Wow - great to see more work in this area. And interesting to see that the Swiss Government is supporting.
We’ve been working on a graph/document database with these kind of collaborative revision-control features over at TerminusDB (https://github.com/terminusdb/terminusdb). I think it is the wave of the future. And interestingly we also came out of a European Commission backed project.
Thanks a lot, I heard about TerminusDB in the past, the capacity to do queries is interesting, that's something Condensation doesn't provide as it is on the client side and because at least now there are no tools to do it on the store.
I would be very happy to keep in touch and you have to give me the secret of these European funds.
I'm afraid the European monies are all spent! Was in a former life when we were a university progect called ALIGNED. But got us off the ground at least.
Very happy to stay in touch! We have a Discord server if you are interested.
I'm not sure if I have fully gotten it correctly. It's a distributed database that syncs without conflict. So, cool for collaboration tools. What other things would you do with it?
Yes, it excels at synchronization, you could just put a server synchronized and you have your backup, or let each user of an application have his own server which is synchronized with others (e.g., for a smart lock system). That's something pretty useful for privacy or if you have connectivity problems like in a mesh network with interruptions.
For the app itself, its really about getting end-to-end encryption be able to use the app while offline without loosing data.
Interesting one, I think the difference is that you dont really control where your data is, it's like IPFS? I am surprised they managed to have queries, I will dig deeper into that thanks.
It's just a db, so your data is where the db is running. You could have a central db storing your data and your local client could sync periodically, or you can have a p2p architecture if you want. I use Noms as an embedded db in my project, where syncing happens between p2p nodes.
How does data synhchronization and conflict resolution work in CondensationDB? I expected to see something about OT or CRDT since it says it can be used for building collaborative applications such as Google docs (something like Docs is not possible without OT or CRDT).
Yes exactly, it's based on CRDTs and there is a strategy out there to mark the entries with a timestamp to figure out which one are the latest. An object may contain many entries and when they are read by the client they are just compared one by one to find the union, or the latest version.
The beauty of it is that the algorithm decide on how much entries to put in objects to ensure that only the data that is changed is sent on the network and compared on the other client. That's why we call it Condensation.
So, it's like a giant "grow only set" shared between as many nodes as you want and sending diffs on the network?
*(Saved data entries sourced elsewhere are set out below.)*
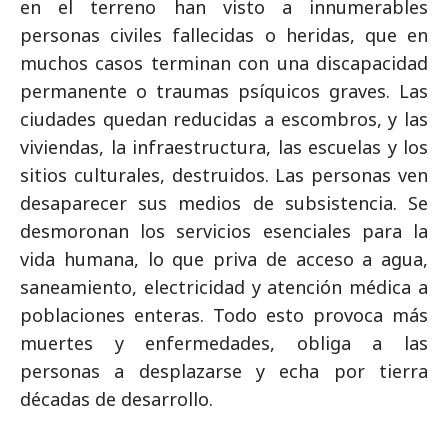
en el terreno han visto a innumerables
personas civiles fallecidas o heridas, que en
muchos casos terminan con una discapacidad
permanente o traumas psíquicos graves. Las
ciudades quedan reducidas a escombros, y las
viviendas, la infraestructura, las escuelas y los
sitios culturales, destruidos. Las personas ven
desaparecer sus medios de subsistencia. Se
desmoronan los servicios esenciales para la
vida humana, lo que priva de acceso a agua,
saneamiento, electricidad y atención médica a
poblaciones enteras. Todo esto provoca más
muertes y enfermedades, obliga a las
personas a desplazarse y echa por tierra
décadas de desarrollo.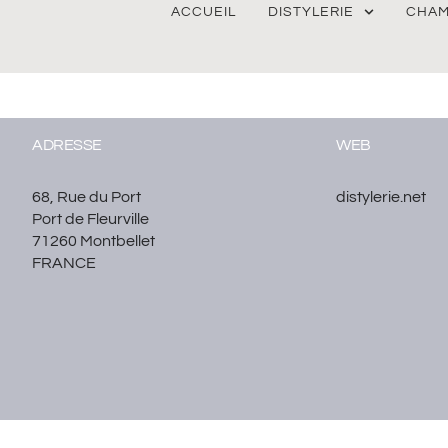
ACCUEIL
DISTYLERIE
CHAM
ADRESSE
WEB
68, Rue du Port
distylerie.net
Port de Fleurville
71260 Montbellet
FRANCE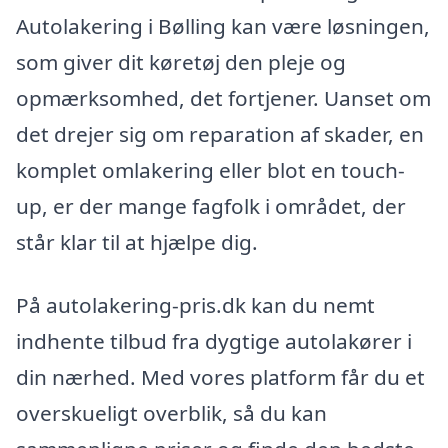
Autolakering i Bølling kan være løsningen,
som giver dit køretøj den pleje og
opmærksomhed, det fortjener. Uanset om
det drejer sig om reparation af skader, en
komplet omlakering eller blot en touch-
up, er der mange fagfolk i området, der
står klar til at hjælpe dig.
På autolakering-pris.dk kan du nemt
indhente tilbud fra dygtige autolakører i
din nærhed. Med vores platform får du et
overskueligt overblik, så du kan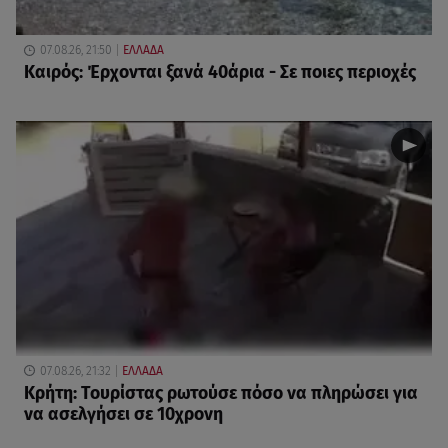
07.08.26, 21:50
ΕΛΛΑΔΑ
Καιρός: Έρχονται ξανά 40άρια - Σε ποιες περιοχές
07.08.26, 21:32
ΕΛΛΑΔΑ
Κρήτη: Τουρίστας ρωτούσε πόσο να πληρώσει για
να ασελγήσει σε 10χρονη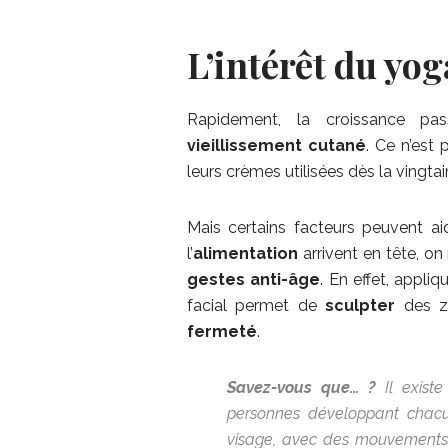
L’intérêt du yog
Rapidement, la croissance pas
vieillissement cutané
. Ce n’est 
leurs crèmes utilisées dès la vingtai
Mais certains facteurs peuvent a
l’
alimentation
arrivent en tête, on
gestes anti-âge
. En effet, appli
facial permet de
sculpter
des zo
fermeté
.
Savez-vous que… ?
Il existe
personnes développant chacu
visage, avec des mouvements o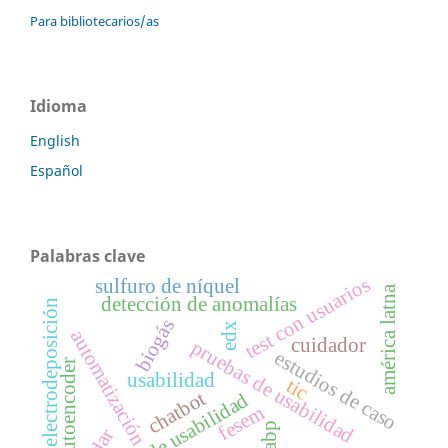
Para bibliotecarios/as
Idioma
English
Español
Palabras clave
test con usuarios
sulfuro de níquel
américa latna
detección de anomalías
electrodeposición
biogás
edx
automatización
cuidador
pruebas de usabilidad
estudios de caso
autoencoder
usabilidad
tic
chatbot
fesem
abp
I find it difficult to understand the possible applications* and the link with the article in the readme (https://www.inkandswitch.com/local-first.html).
*: I see that it could be used as backbone for an end-to-end encrypted messaging system, but what would it change for me if I were reading a remote API, running a multi-instance web app or parsing CSVs to train ML models on them ?
It's really not a grow only, there you have immutable data but it expires at some points regarding the rules you want to implement.
The integrity of the data is not shared on the network, each user owns his data, and choose to store it on his desired server. It's really like the email system.
For the article, it really joins the conclusion that you could build google doc, or an IOT system or anything but you will inherent from powerful synchronization, encryption, offline mode and so you can ensure the 7 principles the author of the article characterized.
You could just use a cloud to store massively your data, and pass them through a local server to make sure they are not compromised.
Ah! I see where your inspiration is coming from! It's really interesting when you think of it that way!
I think there is a true need for a decentralized immutable data store (basically get/put/list operations), and it could serve a vast number of use cases. It enables simple algorithmic memoization, complete reproducibility of ML models, and datasets shareability. The only problem is we lack practical solutions. Maybe Condensation could help, or maybe not. In any case, it's good to see more alternative to traditional datastore that are not "git for data".
Hey, can you send us an email? I can connect you to Thomas for the installation of the latest version. It will be a good exercise to guide you through.
Basically you have a document with all the references to objects, and if you remove the reference the object will be deleted after a certain timeout (you can set it for your specific case).
Not yet planned but its definitely something we want to have. we onboard everyone who want to port the code, so I hope someone will come with this idea soon.
Interesting. Would love to try this out, but I generally try to avoid Java for personal side projects. Is the plan to make a Javascript client or a full Javascript port?
We’ve been working on a graph/document database with these kind of collaborative revision-control features over at TerminusDB (https://github.com/terminusdb/terminusdb). I think it is the wave of the future. And interestingly we also came out of a European Commission backed project.
Our approach to distribution is to use delta encoding and succinct data structures. We borrowed a fair few ideas from Git. Might be interested to read our storage layer white paper: https://github.com/terminusdb/terminusdb/blob/master/docs/wh...
Conflict free merges sound fantastic - not an easy road! Good luck.